Com a lacuna de gênero nos objetos das pesquisas, não só problemas biológicos específicos das mulheres são negligenciados ou permanecem desconhecidos como muitas vezes efeitos adversos, interações perigosas ou dosagens adequadas de novos medicamentos para elas só são descobertos na prática clínica, com os remédios já no mercado, o que traz consequências potencialmente catastróficas.

Exemplo clássico disso é a talidomida, droga desenvolvida em meados do século passado como sedativo com poucos efeitos colaterais. Receitado para tratar enjoos matinais em grávidas sem ter suas chamadas propriedades teratogênicas (prejudiciais aos fetos) avaliadas, o medicamento provocou uma onda de malformações fetais que marcou uma geração.

Mais recentemente, levantamento do Escritório Geral de Contabilidade dos EUA (GAO, na sigla em inglês), espécie de ombudsman do governo americano, verificou que oito dos dez remédios retirados do mercado pela Administração de Alimentos e Drogas (FDA, também na sigla em inglês) entre 1997 e 2001 apresentavam risco maior à saúde das mulheres do que à dos homens, sendo ligados à ocorrência mais frequente de problemas nas válvulas do coração, arritmias cardíacas potencialmente fatais e falência do fígado nelas.

E, quando não mata, a desigualdade entre os sexos nas pesquisas médicas pode levar a um maior sofrimento delas.

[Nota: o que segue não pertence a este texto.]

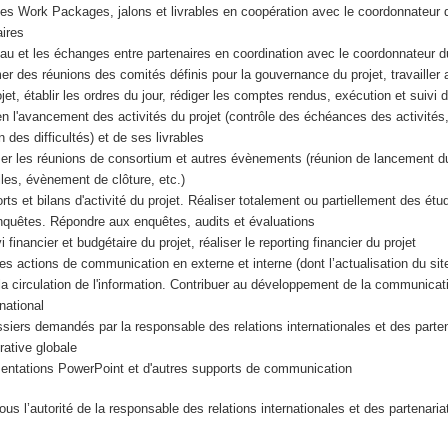
 des Work Packages, jalons et livrables en coopération avec le coordonnateur d
aires
au et les échanges entre partenaires en coordination avec le coordonnateur du
mer des réunions des comités définis pour la gouvernance du projet, travailler 
jet, établir les ordres du jour, rédiger les comptes rendus, exécution et suivi d
en l'avancement des activités du projet (contrôle des échéances des activité
n des difficultés) et de ses livrables
er les réunions de consortium et autres évènements (réunion de lancement du
les, évènement de clôture, etc.)
ts et bilans d'activité du projet. Réaliser totalement ou partiellement des étu
nquêtes. Répondre aux enquêtes, audits et évaluations
 financier et budgétaire du projet, réaliser le reporting financier du projet
es actions de communication en externe et interne (dont l’actualisation du s
la circulation de l'information. Contribuer au développement de la communicati
rnational
ssiers demandés par la responsable des relations internationales et des parten
rative globale
sentations PowerPoint et d'autres supports de communication
sous l’autorité de la responsable des relations internationales et des partenari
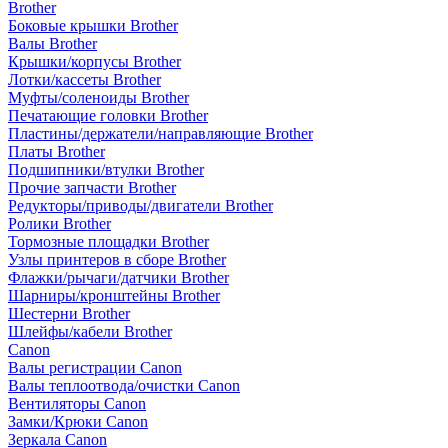
Brother
Боковые крышки Brother
Валы Brother
Крышки/корпусы Brother
Лотки/кассеты Brother
Муфты/соленоиды Brother
Печатающие головки Brother
Пластины/держатели/направляющие Brother
Платы Brother
Подшипники/втулки Brother
Прочие запчасти Brother
Редукторы/приводы/двигатели Brother
Ролики Brother
Тормозные площадки Brother
Узлы принтеров в сборе Brother
Флажки/рычаги/датчики Brother
Шарниры/кронштейны Brother
Шестерни Brother
Шлейфы/кабели Brother
Canon
Валы регистрации Canon
Валы теплоотвода/очистки Canon
Вентиляторы Canon
Замки/Крюки Canon
Зеркала Canon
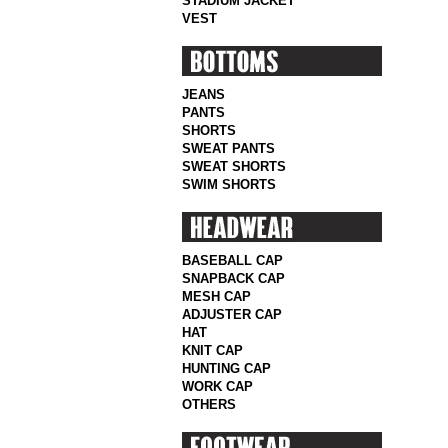
STADIUM JACKET
VEST
JEANS
PANTS
SHORTS
SWEAT PANTS
SWEAT SHORTS
SWIM SHORTS
BASEBALL CAP
SNAPBACK CAP
MESH CAP
ADJUSTER CAP
HAT
KNIT CAP
HUNTING CAP
WORK CAP
OTHERS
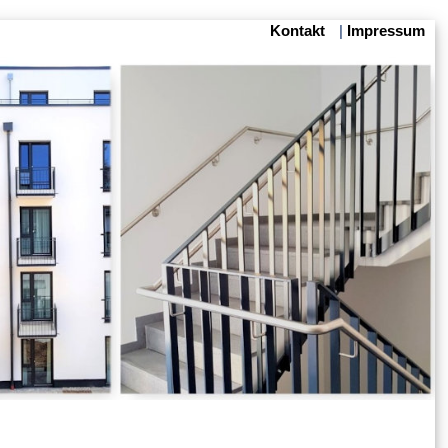
Kontakt
|
Impressum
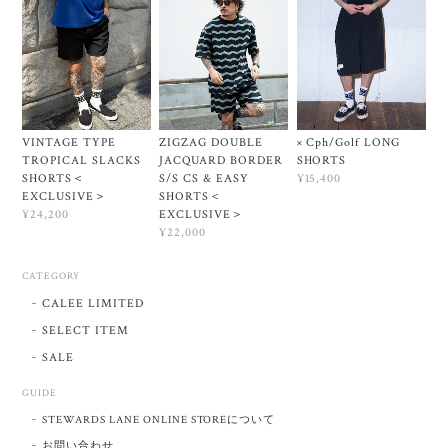
VINTAGE TYPE
ZIGZAG DOUBLE
× Cph/Golf LONG
TROPICAL SLACKS
JACQUARD BORDER
SHORTS
SHORTS＜
S/S CS & EASY
¥15,400
EXCLUSIVE＞
SHORTS＜
EXCLUSIVE＞
¥24,200
¥22,000
CATEGORY
CALEE LIMITED
SELECT ITEM
SALE
GUIDE
STEWARDS LANE ONLINE STOREについて
お問い合わせ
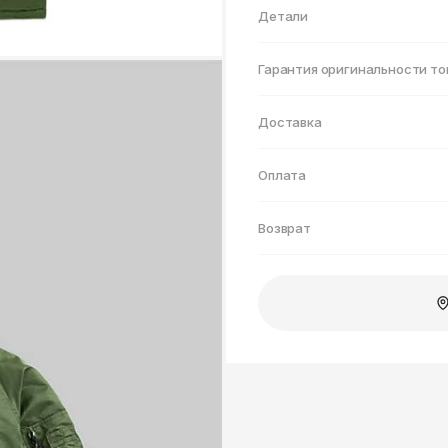
Нижнекамск
Детали
Гарантия оригинальности то
Доставка
Оплата
Возврат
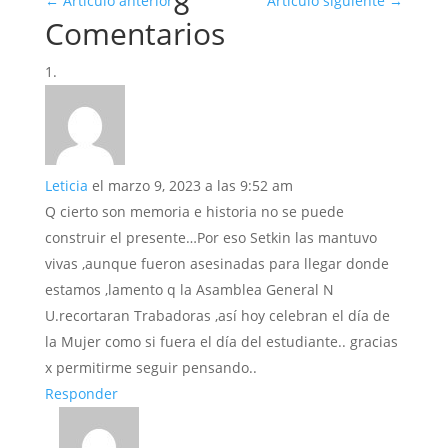
8
←
Artículo anterior
Artículo siguiente
→
Comentarios
Leticia
el marzo 9, 2023 a las 9:52 am
Q cierto son memoria e historia no se puede
construir el presente…Por eso Setkin las mantuvo
vivas ,aunque fueron asesinadas para llegar donde
estamos ,lamento q la Asamblea General N
U.recortaran Trabadoras ,así hoy celebran el día de
la Mujer como si fuera el día del estudiante.. gracias
x permitirme seguir pensando..
Responder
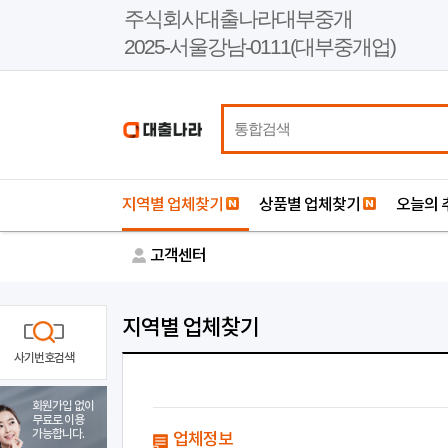
본
주식회사대출나라대부중개
문
2025-서울강남-0111(대부중개업)
바
로
가
기
지역별 업체찾기
상품별 업체찾기
오늘의 
고객센터
지역별 업체찾기
사기번호검색
회원가입 없이
무료로 이용
가능합니다.
업체정보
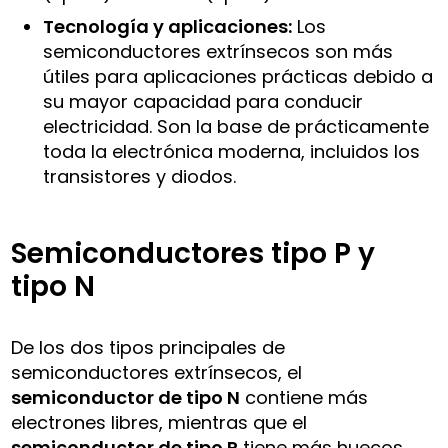
Tecnología y aplicaciones:
Los
semiconductores extrínsecos son más
útiles para aplicaciones prácticas debido a
su mayor capacidad para conducir
electricidad. Son la base de prácticamente
toda la electrónica moderna, incluidos los
transistores y diodos.
Semiconductores tipo P y
tipo N
De los dos tipos principales de
semiconductores extrínsecos, el
semiconductor de tipo N
contiene más
electrones libres, mientras que el
semiconductor de tipo P
tiene más huecos.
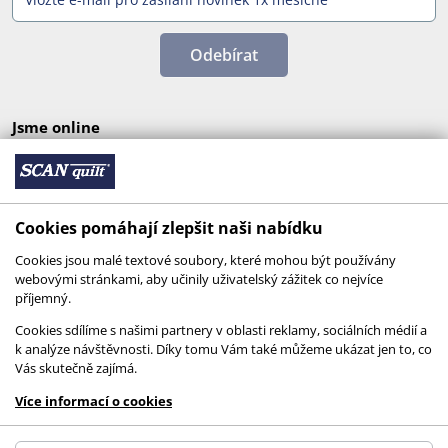
Odebírat
Jsme online
Cookies pomáhají zlepšit naši nabídku
Cookies jsou malé textové soubory, které mohou být používány
webovými stránkami, aby učinily uživatelský zážitek co nejvíce
příjemný.
Cookies sdílíme s našimi partnery v oblasti reklamy, sociálních médií a
k analýze návštěvnosti. Díky tomu Vám také můžeme ukázat jen to, co
Vás skutečně zajímá.
© 2026 SCANquilt - všechna práva vyhrazena
Více informací o cookies
This site is protected by reCAPTCHA and the
Google
Privacy Policy
and
Terms of Service
apply.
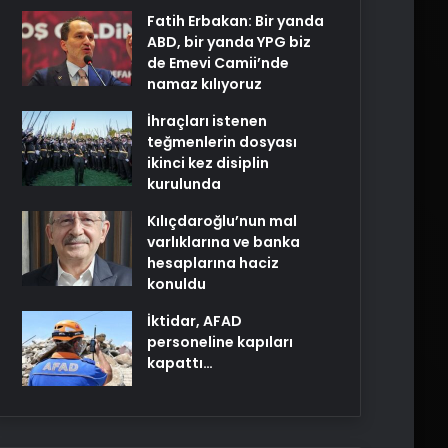
Fatih Erbakan: Bir yanda
ABD, bir yanda YPG biz
de Emevi Camii’nde
namaz kılıyoruz
İhraçları istenen
teğmenlerin dosyası
ikinci kez disiplin
kurulunda
Kılıçdaroğlu’nun mal
varlıklarına ve banka
hesaplarına haciz
konuldu
İktidar, AFAD
personeline kapıları
kapattı…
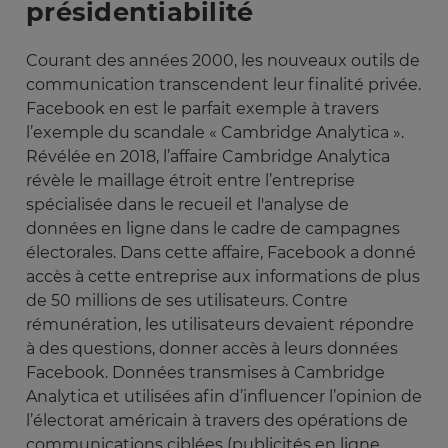
présidentiabilité
Courant des années 2000, les nouveaux outils de
communication transcendent leur finalité privée.
Facebook en est le parfait exemple à travers
l’exemple du scandale « Cambridge Analytica ».
Révélée en 2018, l’affaire Cambridge Analytica
révèle le maillage étroit entre l’entreprise
spécialisée dans le recueil et l'analyse de
données en ligne dans le cadre de campagnes
électorales. Dans cette affaire, Facebook a donné
accès à cette entreprise aux informations de plus
de 50 millions de ses utilisateurs. Contre
rémunération, les utilisateurs devaient répondre
à des questions, donner accès à leurs données
Facebook. Données transmises à Cambridge
Analytica et utilisées afin d’influencer l’opinion de
l’électorat américain à travers des opérations de
communications ciblées (publicités en ligne,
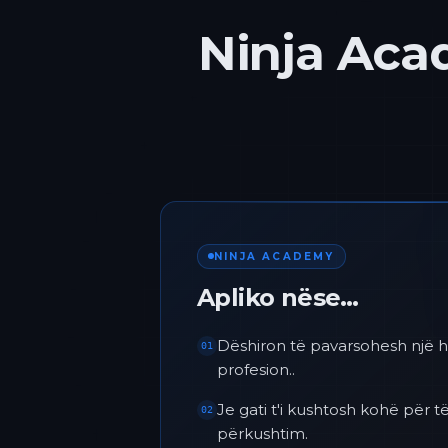
Ninja Acad
NINJA ACADEMY
Apliko nëse…
Dëshiron të pavarsohesh një h
01
profesion..
Je gati t'i kushtosh kohë për
02
përkushtim.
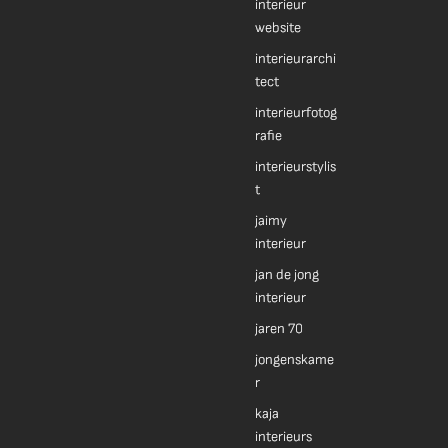
interieur
website
interieurarchi
tect
interieurfotog
rafie
interieurstylis
t
jaimy
interieur
jan de jong
interieur
jaren 70
jongenskame
r
kaja
interieurs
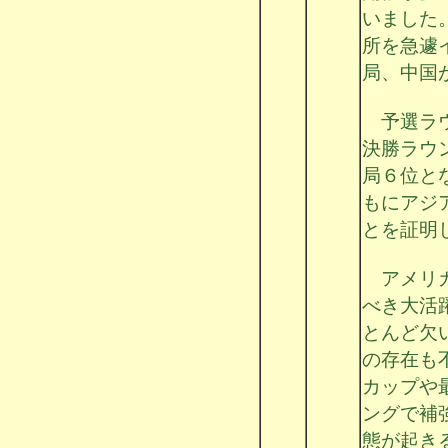
いました
所を急遽
局、中国
予選ラウ
決勝ラウ
局６位と
もにアジ
とを証明
アメリカ
べき大活
とんど欠
の存在も
カップや
ングで補
態が起き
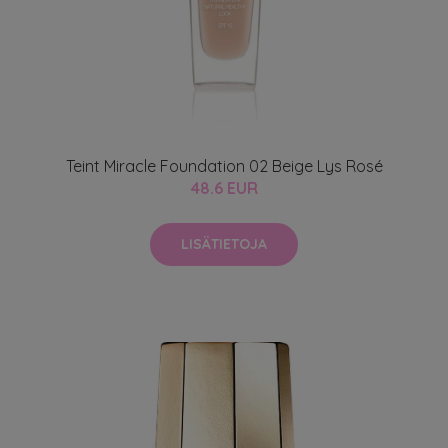
Teint Miracle Foundation 02 Beige Lys Rosé
48.6 EUR
LISÄTIETOJA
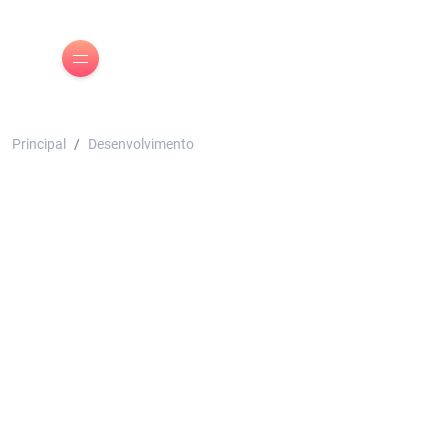
Principal
Desenvolvimento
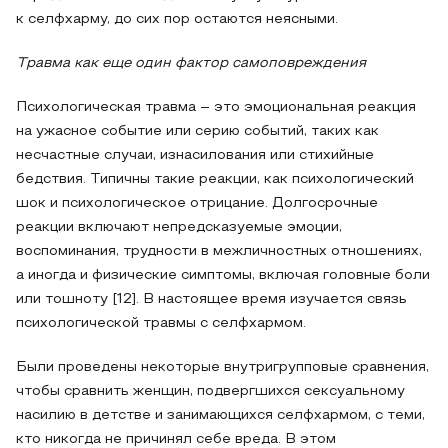
к селфхарму, до сих пор остаются неясными.
Травма как еще один фактор самоповреждения
Психологическая травма – это эмоциональная реакция
на ужасное событие или серию событий, таких как
несчастные случаи, изнасилования или стихийные
бедствия. Типичны такие реакции, как психологический
шок и психологическое отрицание. Долгосрочные
реакции включают непредсказуемые эмоции,
воспоминания, трудности в межличностных отношениях,
а иногда и физические симптомы, включая головные боли
или тошноту [12]. В настоящее время изучается связь
психологической травмы с селфхармом.
Были проведены некоторые внутригрупповые сравнения,
чтобы сравнить женщин, подвергшихся сексуальному
насилию в детстве и занимающихся селфхармом, с теми,
кто никогда не причинял себе вреда. В этом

Exemplo disso é o diagnóstico e gestão da dor, aponta Telma Mariotto Zakka, médica especialista na área e integrante da Sociedade Brasileira para Estudo da Dor (Sbed). Segundo ela, o viés de gênero surge já no atendimento, com muitas mulheres vendo suas queixas menosprezadas como reflexo de estudos que afirmam que elas têm menor tolerância à dor, bem como um limiar de dor mais baixo do que os homens, contrariando o imaginário popular que as aponta como mais resilientes.

— Esse é um raro caso em que o imaginário popular está certo — diz Zakka. — Essa visão das mulheres como mais sensíveis à dor é fruto de um viés estatístico. Como elas são mais propensas a se queixar e procurar ajuda do que os homens, cujo ideal de masculinidade é ser “durão” e resistir à dor mais bravamente, os dados acabam imputando a elas uma menor tolerância à dor.

Avaliação clínica

Ao contrário, destaca a médica, estudos específicos mostram as mulheres mais resistentes à dor do que os homens. Zakka cita como exemplo um que avaliou a autoadministração de analgésicos opioides por eles e elas em quadros pós-operatórios, verificando que, embora os homens expressassem menos desconforto, usavam as drogas bem mais do que as mulheres, que, por sua vez, se queixavam mais do desconforto.

— Isso faz com que a dor das mulheres seja subdiagnosticada e subtratada — afirma. — Assim, vemos casos como de mulheres que chegam nos prontos-socorros se queixando de dores no peito e que ouvem que são apenas ataques de pânico. Acabam morrendo de infarto, sem atendimento.

Já com relação à lacuna entre os gêneros nas pesquisas para desenvolvimento e uso de remédios, Zakka diz que isso a obriga a testar as medicações e adaptar suas dosagens no curso dos tratamentos da dor crônica com maior frequência e atenção nos casos de pacientes mulheres.

— Como as pesquisas básicas e clínicas são feitas principalmente em animais machos e pacientes do sexo masculino, há a necessidade dessa maior individualização no tratamento da dor crônica em mulheres, fazendo as adaptações dos medicamentos e doses, avaliação de interações e observação de efeitos adversos já na prática clínica, pela falta de dados sobre isso nos estudos prévios — conclui.